Former Steinbach Regional Secondary School security Dani Hiebert (standing second from right) joined in with protesters Thursday. She was fired for not revealing her COVID-19 vaccination status and declining to be tested three times a week. (Ian Froese/CBC)

"It means the world. They are my kids. They always will be," she said. "They love me and I love them."

Hiebert, who admitted to being in contact with some students since her firing, says it's good for the kids to say how they really feel with everything that's transpired the past two years.

"It touches my heart. It makes me happy. And it's good for the kids," she said of the protest. "They've been bottling this up this whole time and now there's some closure with that."

The protest at the school happened as semi-trailer trucks, farm equipment and other vehicles began a blockade at the Canada-U.S. border crossing at Emerson, Man., Thursday.

That demonstration is part of a series of similar protests in cities and at border crossings in recent weeks.

A spokesperson for protesters near the Manitoba Legislature grounds said they are not affiliated with the protests in Steinbach or Emerson. 

In a news conference Thursday, Justice Minister Kelvin Goertzen — who is also the MLA for Steinbach — said he understands the last two years have been difficult for students, and said he respected their right to protest.

But he said for adults, a school isn't an appropriate place for a demonstration. 

"I think it's important to remember that schools, hospitals — there are certain places that really aren't the appropriate places for those demonstrations and I think we have to be mindful of those places," Goertzen said.

"There are unique things happening there, there are more vulnerable populations sometimes.... Please just try to take some perspective of other people and what some of your actions are doing."

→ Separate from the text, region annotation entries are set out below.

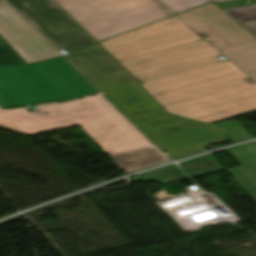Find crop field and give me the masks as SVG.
<instances>
[{
	"mask_svg": "<svg viewBox=\"0 0 256 256\" xmlns=\"http://www.w3.org/2000/svg\"><path fill=\"white\" fill-rule=\"evenodd\" d=\"M214 2H219V1H226V0H213Z\"/></svg>",
	"mask_w": 256,
	"mask_h": 256,
	"instance_id": "dafd665d",
	"label": "crop field"
},
{
	"mask_svg": "<svg viewBox=\"0 0 256 256\" xmlns=\"http://www.w3.org/2000/svg\"><path fill=\"white\" fill-rule=\"evenodd\" d=\"M100 44L163 107L255 83L174 16Z\"/></svg>",
	"mask_w": 256,
	"mask_h": 256,
	"instance_id": "8a807250",
	"label": "crop field"
},
{
	"mask_svg": "<svg viewBox=\"0 0 256 256\" xmlns=\"http://www.w3.org/2000/svg\"><path fill=\"white\" fill-rule=\"evenodd\" d=\"M217 126L227 128V137L233 143L252 138L235 120Z\"/></svg>",
	"mask_w": 256,
	"mask_h": 256,
	"instance_id": "214f88e0",
	"label": "crop field"
},
{
	"mask_svg": "<svg viewBox=\"0 0 256 256\" xmlns=\"http://www.w3.org/2000/svg\"><path fill=\"white\" fill-rule=\"evenodd\" d=\"M98 41L172 14L156 0H55Z\"/></svg>",
	"mask_w": 256,
	"mask_h": 256,
	"instance_id": "412701ff",
	"label": "crop field"
},
{
	"mask_svg": "<svg viewBox=\"0 0 256 256\" xmlns=\"http://www.w3.org/2000/svg\"><path fill=\"white\" fill-rule=\"evenodd\" d=\"M228 172L256 200V164L229 170Z\"/></svg>",
	"mask_w": 256,
	"mask_h": 256,
	"instance_id": "5142ce71",
	"label": "crop field"
},
{
	"mask_svg": "<svg viewBox=\"0 0 256 256\" xmlns=\"http://www.w3.org/2000/svg\"><path fill=\"white\" fill-rule=\"evenodd\" d=\"M173 114L212 123L256 112V84L165 107Z\"/></svg>",
	"mask_w": 256,
	"mask_h": 256,
	"instance_id": "dd49c442",
	"label": "crop field"
},
{
	"mask_svg": "<svg viewBox=\"0 0 256 256\" xmlns=\"http://www.w3.org/2000/svg\"><path fill=\"white\" fill-rule=\"evenodd\" d=\"M242 166L256 163V143L227 150Z\"/></svg>",
	"mask_w": 256,
	"mask_h": 256,
	"instance_id": "4a817a6b",
	"label": "crop field"
},
{
	"mask_svg": "<svg viewBox=\"0 0 256 256\" xmlns=\"http://www.w3.org/2000/svg\"><path fill=\"white\" fill-rule=\"evenodd\" d=\"M64 101L100 93L64 57L31 64Z\"/></svg>",
	"mask_w": 256,
	"mask_h": 256,
	"instance_id": "3316defc",
	"label": "crop field"
},
{
	"mask_svg": "<svg viewBox=\"0 0 256 256\" xmlns=\"http://www.w3.org/2000/svg\"><path fill=\"white\" fill-rule=\"evenodd\" d=\"M56 48L68 52L98 42L54 0H8Z\"/></svg>",
	"mask_w": 256,
	"mask_h": 256,
	"instance_id": "f4fd0767",
	"label": "crop field"
},
{
	"mask_svg": "<svg viewBox=\"0 0 256 256\" xmlns=\"http://www.w3.org/2000/svg\"><path fill=\"white\" fill-rule=\"evenodd\" d=\"M157 146L175 159L223 143L226 128L169 114L99 43L66 56Z\"/></svg>",
	"mask_w": 256,
	"mask_h": 256,
	"instance_id": "ac0d7876",
	"label": "crop field"
},
{
	"mask_svg": "<svg viewBox=\"0 0 256 256\" xmlns=\"http://www.w3.org/2000/svg\"><path fill=\"white\" fill-rule=\"evenodd\" d=\"M180 166L191 178L225 170L211 155L182 162Z\"/></svg>",
	"mask_w": 256,
	"mask_h": 256,
	"instance_id": "22f410ed",
	"label": "crop field"
},
{
	"mask_svg": "<svg viewBox=\"0 0 256 256\" xmlns=\"http://www.w3.org/2000/svg\"><path fill=\"white\" fill-rule=\"evenodd\" d=\"M0 126L6 127V128H10V129H12L13 127H15L14 125L5 124V123H1V122H0Z\"/></svg>",
	"mask_w": 256,
	"mask_h": 256,
	"instance_id": "92a150f3",
	"label": "crop field"
},
{
	"mask_svg": "<svg viewBox=\"0 0 256 256\" xmlns=\"http://www.w3.org/2000/svg\"><path fill=\"white\" fill-rule=\"evenodd\" d=\"M28 63L22 55L0 33V65Z\"/></svg>",
	"mask_w": 256,
	"mask_h": 256,
	"instance_id": "733c2abd",
	"label": "crop field"
},
{
	"mask_svg": "<svg viewBox=\"0 0 256 256\" xmlns=\"http://www.w3.org/2000/svg\"><path fill=\"white\" fill-rule=\"evenodd\" d=\"M0 32L29 63L61 55L5 1L0 2Z\"/></svg>",
	"mask_w": 256,
	"mask_h": 256,
	"instance_id": "5a996713",
	"label": "crop field"
},
{
	"mask_svg": "<svg viewBox=\"0 0 256 256\" xmlns=\"http://www.w3.org/2000/svg\"><path fill=\"white\" fill-rule=\"evenodd\" d=\"M202 37H211L218 49H226L256 41V37L235 22L214 3L178 15Z\"/></svg>",
	"mask_w": 256,
	"mask_h": 256,
	"instance_id": "d8731c3e",
	"label": "crop field"
},
{
	"mask_svg": "<svg viewBox=\"0 0 256 256\" xmlns=\"http://www.w3.org/2000/svg\"><path fill=\"white\" fill-rule=\"evenodd\" d=\"M175 14L211 2V0H160Z\"/></svg>",
	"mask_w": 256,
	"mask_h": 256,
	"instance_id": "bc2a9ffb",
	"label": "crop field"
},
{
	"mask_svg": "<svg viewBox=\"0 0 256 256\" xmlns=\"http://www.w3.org/2000/svg\"><path fill=\"white\" fill-rule=\"evenodd\" d=\"M220 52L256 80V42Z\"/></svg>",
	"mask_w": 256,
	"mask_h": 256,
	"instance_id": "d1516ede",
	"label": "crop field"
},
{
	"mask_svg": "<svg viewBox=\"0 0 256 256\" xmlns=\"http://www.w3.org/2000/svg\"><path fill=\"white\" fill-rule=\"evenodd\" d=\"M31 65L0 66V106H19L60 101L62 98Z\"/></svg>",
	"mask_w": 256,
	"mask_h": 256,
	"instance_id": "e52e79f7",
	"label": "crop field"
},
{
	"mask_svg": "<svg viewBox=\"0 0 256 256\" xmlns=\"http://www.w3.org/2000/svg\"><path fill=\"white\" fill-rule=\"evenodd\" d=\"M225 11L256 35V5L227 9Z\"/></svg>",
	"mask_w": 256,
	"mask_h": 256,
	"instance_id": "d9b57169",
	"label": "crop field"
},
{
	"mask_svg": "<svg viewBox=\"0 0 256 256\" xmlns=\"http://www.w3.org/2000/svg\"><path fill=\"white\" fill-rule=\"evenodd\" d=\"M188 177L184 175L175 165L142 174L134 178V181H150L155 180L161 184L187 180Z\"/></svg>",
	"mask_w": 256,
	"mask_h": 256,
	"instance_id": "cbeb9de0",
	"label": "crop field"
},
{
	"mask_svg": "<svg viewBox=\"0 0 256 256\" xmlns=\"http://www.w3.org/2000/svg\"><path fill=\"white\" fill-rule=\"evenodd\" d=\"M37 107L0 111V121L27 134L79 125L108 155L152 144L103 95Z\"/></svg>",
	"mask_w": 256,
	"mask_h": 256,
	"instance_id": "34b2d1b8",
	"label": "crop field"
},
{
	"mask_svg": "<svg viewBox=\"0 0 256 256\" xmlns=\"http://www.w3.org/2000/svg\"><path fill=\"white\" fill-rule=\"evenodd\" d=\"M110 157L127 174L169 161L154 145L111 155Z\"/></svg>",
	"mask_w": 256,
	"mask_h": 256,
	"instance_id": "28ad6ade",
	"label": "crop field"
}]
</instances>
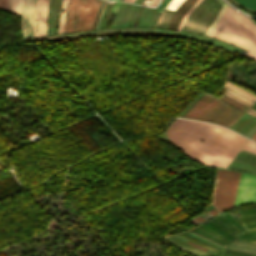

Protesters lined the street outside Steinbach Regional Secondary School on Thursday. (Ian Froese/CBC)

Premier Heather Stefanson and Education and Early Childhood Learning Minister Wayne Ewasko issued a joint statement after Goertzen met with the press, highlighting a similar message.

"We ask the protesters to respect that they are endangering children with their actions today. We hear their concerns, but the method in which they are expressing them is dangerous," the statement says.

"COVID-19 has turned our world upside down, especially for students. One of the biggest lessons we have learned is that in-person learning is best for children and youth, and students get so much more than education at school. School should be a place where students learn, develop, grow and explore, not one where they feel unsafe."

Speaking in the House of Commons earlier on Thursday, interim federal Conservative Leader Candice Bergen, who is the member of Parliament for the southern Manitoba riding of Portage-Lisgar, called on the people participating in the various convoys and border blockades to end the demonstrations.